• **INSTRUCTIONS TO FOLLOW**:
Please rewrite the text of the listing below with "Стамбула" swapped for "Парижа" and every other line unchanged. Omit the pictures from your answer.

──────────────────────────────

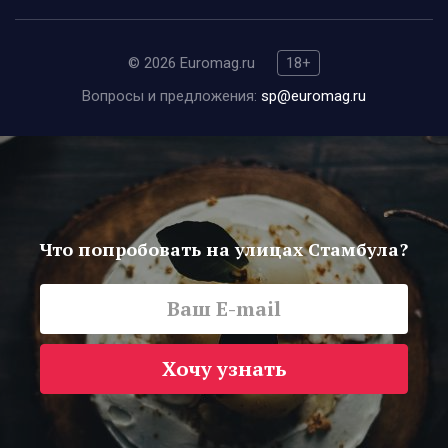
© 2026 Euromag.ru
18+
Вопросы и предложения:
sp@euromag.ru
Что попробовать на улицах Стамбула?
Хочу узнать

──────────────────────────────

• **RESPONSE BOX**:
© 2026 Euromag.ru
18+
Вопросы и предложения:
sp@euromag.ru
Что попробовать на улицах Парижа?
Хочу узнать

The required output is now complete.